◆ **AIM OF THE EXERCISE**: Write the records out again, exactly as they stand below.

[Records from a data collection]
□ □ □

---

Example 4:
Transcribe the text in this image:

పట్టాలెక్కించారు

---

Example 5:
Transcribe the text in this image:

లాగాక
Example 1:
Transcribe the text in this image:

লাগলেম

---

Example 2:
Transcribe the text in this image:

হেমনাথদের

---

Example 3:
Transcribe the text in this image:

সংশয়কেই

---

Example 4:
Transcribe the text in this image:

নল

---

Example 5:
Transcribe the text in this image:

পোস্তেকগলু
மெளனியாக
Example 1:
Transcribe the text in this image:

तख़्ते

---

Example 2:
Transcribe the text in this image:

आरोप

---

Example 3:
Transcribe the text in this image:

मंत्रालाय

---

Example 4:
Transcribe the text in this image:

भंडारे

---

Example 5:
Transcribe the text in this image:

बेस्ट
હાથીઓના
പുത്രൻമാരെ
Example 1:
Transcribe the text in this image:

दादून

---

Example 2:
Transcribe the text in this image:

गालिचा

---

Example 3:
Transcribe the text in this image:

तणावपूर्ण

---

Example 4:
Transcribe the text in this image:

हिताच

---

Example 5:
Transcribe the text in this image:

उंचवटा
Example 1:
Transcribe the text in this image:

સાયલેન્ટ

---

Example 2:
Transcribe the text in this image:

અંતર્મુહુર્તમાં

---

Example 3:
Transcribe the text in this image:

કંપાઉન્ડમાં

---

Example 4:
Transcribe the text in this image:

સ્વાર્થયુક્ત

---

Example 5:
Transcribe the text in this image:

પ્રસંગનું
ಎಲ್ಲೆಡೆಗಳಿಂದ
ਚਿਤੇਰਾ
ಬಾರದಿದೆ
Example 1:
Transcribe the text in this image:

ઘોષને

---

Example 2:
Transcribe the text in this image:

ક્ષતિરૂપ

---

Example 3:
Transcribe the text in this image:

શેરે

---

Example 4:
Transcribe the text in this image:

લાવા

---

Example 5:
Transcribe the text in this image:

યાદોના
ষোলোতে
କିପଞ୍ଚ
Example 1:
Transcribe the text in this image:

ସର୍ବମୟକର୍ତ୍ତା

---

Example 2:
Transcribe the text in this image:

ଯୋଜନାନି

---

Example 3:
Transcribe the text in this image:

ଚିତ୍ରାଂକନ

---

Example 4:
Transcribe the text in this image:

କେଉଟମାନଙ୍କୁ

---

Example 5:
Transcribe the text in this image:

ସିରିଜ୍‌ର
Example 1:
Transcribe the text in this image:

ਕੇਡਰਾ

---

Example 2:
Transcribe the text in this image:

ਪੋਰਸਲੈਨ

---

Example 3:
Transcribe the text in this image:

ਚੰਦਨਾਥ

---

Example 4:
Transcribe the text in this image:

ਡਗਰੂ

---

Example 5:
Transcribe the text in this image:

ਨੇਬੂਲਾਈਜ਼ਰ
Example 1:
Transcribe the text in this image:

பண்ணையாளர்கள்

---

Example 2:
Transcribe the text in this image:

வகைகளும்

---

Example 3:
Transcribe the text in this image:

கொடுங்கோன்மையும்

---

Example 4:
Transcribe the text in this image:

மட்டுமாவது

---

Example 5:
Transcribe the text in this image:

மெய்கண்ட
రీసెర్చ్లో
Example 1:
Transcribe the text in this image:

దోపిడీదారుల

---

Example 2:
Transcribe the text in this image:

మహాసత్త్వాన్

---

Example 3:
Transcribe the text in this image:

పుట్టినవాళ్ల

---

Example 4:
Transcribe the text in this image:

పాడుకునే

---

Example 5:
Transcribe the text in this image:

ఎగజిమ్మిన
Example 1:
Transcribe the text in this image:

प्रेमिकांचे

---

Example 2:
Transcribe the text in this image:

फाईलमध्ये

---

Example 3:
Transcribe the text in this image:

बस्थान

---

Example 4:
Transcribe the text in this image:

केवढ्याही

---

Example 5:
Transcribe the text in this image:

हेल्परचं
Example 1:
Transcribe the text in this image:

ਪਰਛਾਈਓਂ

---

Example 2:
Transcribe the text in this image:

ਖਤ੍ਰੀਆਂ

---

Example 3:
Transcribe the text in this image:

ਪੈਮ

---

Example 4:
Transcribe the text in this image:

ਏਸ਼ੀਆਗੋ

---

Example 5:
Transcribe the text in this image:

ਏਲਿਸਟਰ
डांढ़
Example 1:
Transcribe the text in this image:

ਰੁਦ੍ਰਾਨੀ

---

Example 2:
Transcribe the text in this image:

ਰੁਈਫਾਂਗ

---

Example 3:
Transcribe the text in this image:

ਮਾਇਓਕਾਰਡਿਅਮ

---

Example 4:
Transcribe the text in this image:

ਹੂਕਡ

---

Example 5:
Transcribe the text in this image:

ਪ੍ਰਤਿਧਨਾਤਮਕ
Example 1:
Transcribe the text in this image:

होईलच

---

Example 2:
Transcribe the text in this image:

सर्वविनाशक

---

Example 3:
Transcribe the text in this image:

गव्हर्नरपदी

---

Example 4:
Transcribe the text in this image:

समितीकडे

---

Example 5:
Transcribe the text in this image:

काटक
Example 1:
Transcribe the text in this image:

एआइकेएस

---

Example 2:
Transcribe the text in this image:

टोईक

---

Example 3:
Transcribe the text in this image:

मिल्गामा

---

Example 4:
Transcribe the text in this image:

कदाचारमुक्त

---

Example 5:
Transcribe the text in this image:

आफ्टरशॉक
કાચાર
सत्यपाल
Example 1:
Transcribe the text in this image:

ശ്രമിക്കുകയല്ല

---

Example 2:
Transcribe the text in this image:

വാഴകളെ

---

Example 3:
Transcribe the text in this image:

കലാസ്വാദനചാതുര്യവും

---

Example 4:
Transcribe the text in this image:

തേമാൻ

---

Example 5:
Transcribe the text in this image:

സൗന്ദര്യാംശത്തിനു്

□ □ □

◆ **ANSWER SPACE**:
---

Example 4:
Transcribe the text in this image:

పట్టాలెక్కించారు

---

Example 5:
Transcribe the text in this image:

లాగాక
Example 1:
Transcribe the text in this image:

লাগলেম

---

Example 2:
Transcribe the text in this image:

হেমনাথদের

---

Example 3:
Transcribe the text in this image:

সংশয়কেই

---

Example 4:
Transcribe the text in this image:

নল

---

Example 5:
Transcribe the text in this image:

পোস্তেকগলু
மெளனியாக
Example 1:
Transcribe the text in this image:

तख़्ते

---

Example 2:
Transcribe the text in this image:

आरोप

---

Example 3:
Transcribe the text in this image:

मंत्रालाय

---

Example 4:
Transcribe the text in this image:

भंडारे

---

Example 5:
Transcribe the text in this image:

बेस्ट
હાથીઓના
പുത്രൻമാരെ
Example 1:
Transcribe the text in this image:

दादून

---

Example 2:
Transcribe the text in this image:

गालिचा

---

Example 3:
Transcribe the text in this image:

तणावपूर्ण

---

Example 4:
Transcribe the text in this image:

हिताच

---

Example 5:
Transcribe the text in this image:

उंचवटा
Example 1:
Transcribe the text in this image:

સાયલેન્ટ

---

Example 2:
Transcribe the text in this image:

અંતર્મુહુર્તમાં

---

Example 3:
Transcribe the text in this image:

કંપાઉન્ડમાં

---

Example 4:
Transcribe the text in this image:

સ્વાર્થયુક્ત

---

Example 5:
Transcribe the text in this image:

પ્રસંગનું
ಎಲ್ಲೆಡೆಗಳಿಂದ
ਚਿਤੇਰਾ
ಬಾರದಿದೆ
Example 1:
Transcribe the text in this image:

ઘોષને

---

Example 2:
Transcribe the text in this image:

ક્ષતિરૂપ

---

Example 3:
Transcribe the text in this image:

શેરે

---

Example 4:
Transcribe the text in this image:

લાવા

---

Example 5:
Transcribe the text in this image:

યાદોના
ষোলোতে
କିପଞ୍ଚ
Example 1:
Transcribe the text in this image:

ସର୍ବମୟକର୍ତ୍ତା

---

Example 2:
Transcribe the text in this image:

ଯୋଜନାନି

---

Example 3:
Transcribe the text in this image:

ଚିତ୍ରାଂକନ

---

Example 4:
Transcribe the text in this image:

କେଉଟମାନଙ୍କୁ

---

Example 5:
Transcribe the text in this image:

ସିରିଜ୍‌ର
Example 1:
Transcribe the text in this image:

ਕੇਡਰਾ

---

Example 2:
Transcribe the text in this image:

ਪੋਰਸਲੈਨ

---

Example 3:
Transcribe the text in this image:

ਚੰਦਨਾਥ

---

Example 4:
Transcribe the text in this image:

ਡਗਰੂ

---

Example 5:
Transcribe the text in this image:

ਨੇਬੂਲਾਈਜ਼ਰ
Example 1:
Transcribe the text in this image:

பண்ணையாளர்கள்

---

Example 2:
Transcribe the text in this image:

வகைகளும்

---

Example 3:
Transcribe the text in this image:

கொடுங்கோன்மையும்

---

Example 4:
Transcribe the text in this image:

மட்டுமாவது

---

Example 5:
Transcribe the text in this image:

மெய்கண்ட
రీసెర్చ్లో
Example 1:
Transcribe the text in this image:

దోపిడీదారుల

---

Example 2:
Transcribe the text in this image:

మహాసత్త్వాన్

---

Example 3:
Transcribe the text in this image:

పుట్టినవాళ్ల

---

Example 4:
Transcribe the text in this image:

పాడుకునే

---

Example 5:
Transcribe the text in this image:

ఎగజిమ్మిన
Example 1:
Transcribe the text in this image:

प्रेमिकांचे

---

Example 2:
Transcribe the text in this image:

फाईलमध्ये

---

Example 3:
Transcribe the text in this image:

बस्थान

---

Example 4:
Transcribe the text in this image:

केवढ्याही

---

Example 5:
Transcribe the text in this image:

हेल्परचं
Example 1:
Transcribe the text in this image:

ਪਰਛਾਈਓਂ

---

Example 2:
Transcribe the text in this image:

ਖਤ੍ਰੀਆਂ

---

Example 3:
Transcribe the text in this image:

ਪੈਮ

---

Example 4:
Transcribe the text in this image:

ਏਸ਼ੀਆਗੋ

---

Example 5:
Transcribe the text in this image:

ਏਲਿਸਟਰ
डांढ़
Example 1:
Transcribe the text in this image:

ਰੁਦ੍ਰਾਨੀ

---

Example 2:
Transcribe the text in this image:

ਰੁਈਫਾਂਗ

---

Example 3:
Transcribe the text in this image:

ਮਾਇਓਕਾਰਡਿਅਮ

---

Example 4:
Transcribe the text in this image:

ਹੂਕਡ

---

Example 5:
Transcribe the text in this image:

ਪ੍ਰਤਿਧਨਾਤਮਕ
Example 1:
Transcribe the text in this image:

होईलच

---

Example 2:
Transcribe the text in this image:

सर्वविनाशक

---

Example 3:
Transcribe the text in this image:

गव्हर्नरपदी

---

Example 4:
Transcribe the text in this image:

समितीकडे

---

Example 5:
Transcribe the text in this image:

काटक
Example 1:
Transcribe the text in this image:

एआइकेएस

---

Example 2:
Transcribe the text in this image:

टोईक

---

Example 3:
Transcribe the text in this image:

मिल्गामा

---

Example 4:
Transcribe the text in this image:

कदाचारमुक्त

---

Example 5:
Transcribe the text in this image:

आफ्टरशॉक
કાચાર
सत्यपाल
Example 1:
Transcribe the text in this image:

ശ്രമിക്കുകയല്ല

---

Example 2:
Transcribe the text in this image:

വാഴകളെ

---

Example 3:
Transcribe the text in this image:

കലാസ്വാദനചാതുര്യവും

---

Example 4:
Transcribe the text in this image:

തേമാൻ

---

Example 5:
Transcribe the text in this image:

സൗന്ദര്യാംശത്തിനു്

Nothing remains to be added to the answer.